The appealing thing about writing fiction as opposed to nonfiction is having the ability to create one’s own reality in the prose. Be it gravity, atmosphere, characters’ sensory perception, human anatomy and mortality, none of these things need to be bound to the limitations we ourselves feel in our daily lives. This is a powerful tool that allows authors to explore and describe the worlds they create with interesting insights without having to worry about being in line with the minutiae details of modern physics, and let’s them appeal to the reader’s wonder about the infinite realm of possibilities concerning reality as it can be challenged by her/his imagination.
Science fiction is an excellent example of this, both in book and movie form, where entire alternate universes can be conjured up with their own set of logical rules and physical laws that characters have to abide by. There is a pitfall in this whole formula, however, that’s easy to fall into if an author is not careful. While it is true that the sole limitation to the worlds you create is the depth of your own imagination, it needs to be remembered that what makes even a fantasy world realistic and believable to the audience is that–once its rules and laws are laid out–it remains consistent to its own reality.
If characters in a story generally cannot fly, having a character suddenly appear in chapter ten who inexplicable flies is an example of inconsistency. If the monsters of the story are initially described as slow moving and clumsy, having them give chase in the middle of the story to create suspense is an example of inconsistency. Speech patterns are a similar issue, where if a character’s accent quirks are sometimes emphasized in text and other times they are not, this is an example of inconsistency.
Generally, in epic sagas like Lord of the Rings it is understood that occasional logical flaws will occur for the sake of keeping the plot going (i.e. why didn’t the Eagles just take Frodo and Sam to Mount Doom at the start of the books?–Because then the story would be resolved in one book, rather than a trilogy). Small-scale errors most readers can forgive for the sake of the narrative. It’s when bigger, more obvious gaps in logic occur that many start to raise their eyebrows suspiciously. For example, why do the vampires in Twilight go to school? They’re over a hundred years old in the story, what reason do they have to keep attending high school? And since they don’t age, do they have to keep changing schools so as not to have to explain why they spent the last ten decades in the same exact grade? Since they do have regular contact with humans via having to go to school, why aren’t more people suspicious about the fact that none of them have aged, ever?

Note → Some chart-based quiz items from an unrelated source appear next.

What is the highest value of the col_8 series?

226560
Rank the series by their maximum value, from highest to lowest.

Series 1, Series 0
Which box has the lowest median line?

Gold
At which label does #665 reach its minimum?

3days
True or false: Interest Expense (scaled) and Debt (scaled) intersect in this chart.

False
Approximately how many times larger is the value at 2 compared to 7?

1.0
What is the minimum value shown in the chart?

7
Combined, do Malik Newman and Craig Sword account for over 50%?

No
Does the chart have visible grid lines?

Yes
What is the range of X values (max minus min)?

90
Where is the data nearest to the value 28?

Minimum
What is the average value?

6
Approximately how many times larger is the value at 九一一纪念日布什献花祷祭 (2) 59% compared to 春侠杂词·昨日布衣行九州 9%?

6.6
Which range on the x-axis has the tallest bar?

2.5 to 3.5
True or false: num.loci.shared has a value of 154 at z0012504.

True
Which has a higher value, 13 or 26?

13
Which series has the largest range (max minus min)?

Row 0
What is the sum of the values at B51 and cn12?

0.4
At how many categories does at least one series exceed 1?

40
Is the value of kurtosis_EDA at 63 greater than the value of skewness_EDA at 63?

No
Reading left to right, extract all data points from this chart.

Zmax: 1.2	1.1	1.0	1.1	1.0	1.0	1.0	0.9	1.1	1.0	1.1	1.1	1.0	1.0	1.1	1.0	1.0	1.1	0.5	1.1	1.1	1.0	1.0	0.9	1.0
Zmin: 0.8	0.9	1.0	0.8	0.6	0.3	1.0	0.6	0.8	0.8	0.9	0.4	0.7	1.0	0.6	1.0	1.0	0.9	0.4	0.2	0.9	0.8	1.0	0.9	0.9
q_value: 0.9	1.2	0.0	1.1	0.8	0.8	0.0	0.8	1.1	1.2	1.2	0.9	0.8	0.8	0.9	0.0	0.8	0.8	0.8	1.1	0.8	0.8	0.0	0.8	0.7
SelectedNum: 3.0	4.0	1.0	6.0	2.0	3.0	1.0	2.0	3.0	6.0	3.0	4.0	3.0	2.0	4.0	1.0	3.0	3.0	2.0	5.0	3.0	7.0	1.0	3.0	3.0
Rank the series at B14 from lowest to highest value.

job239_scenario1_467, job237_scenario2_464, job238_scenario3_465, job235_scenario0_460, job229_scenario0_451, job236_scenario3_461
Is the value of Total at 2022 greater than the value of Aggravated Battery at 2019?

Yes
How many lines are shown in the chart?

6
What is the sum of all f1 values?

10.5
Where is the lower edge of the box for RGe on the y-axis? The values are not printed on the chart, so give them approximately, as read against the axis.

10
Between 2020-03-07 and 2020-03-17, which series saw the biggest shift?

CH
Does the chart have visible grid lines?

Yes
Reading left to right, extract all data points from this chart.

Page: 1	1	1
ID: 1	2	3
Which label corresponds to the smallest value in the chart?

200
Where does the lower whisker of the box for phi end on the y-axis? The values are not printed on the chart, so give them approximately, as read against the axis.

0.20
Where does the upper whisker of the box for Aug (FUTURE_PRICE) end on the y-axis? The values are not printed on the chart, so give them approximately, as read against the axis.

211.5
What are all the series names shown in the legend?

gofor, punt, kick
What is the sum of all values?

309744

Science fiction films tend to be even worse offenders to this rule of consistency. The now forgotten 1994 time traveling movie Timecop, sets up a reality in which time travel exists. Within this reality they make the explicit mention that you can only travel to the past, never to the future; essentially making this the one and only “time travel rule” the characters need to follow. Yet, the plot goes on to break this rule almost immediately by having characters who have traveled back to the past return back to their former present; even though, technically, when they travel to the past that past becomes their present, so returning to their original timeline means they are traveling to the future, which is the one thing the plot explicitly states you cannot do in this time traveling reality. And it’s never explained how this is possible, even in a halfhearted way. The viewer is simply expected not to notice. But we do, and we are naturally put off by it, even if we can’t fully articulate why at first viewing.
If you are setting out to write fiction, and epic fantasy fiction at that, by all means let your only limits be the depth of your own creativity. But please, for the sake of all our collective rational senses (as well as the senses of the characters you have so painstakingly born onto the page), don’t cheapen the experience by failing to have your worlds adhere to the rules and laws of the realities you yourself saw fit to give life to on the page. Your future legion of devoted readers and admirers will thank you for it.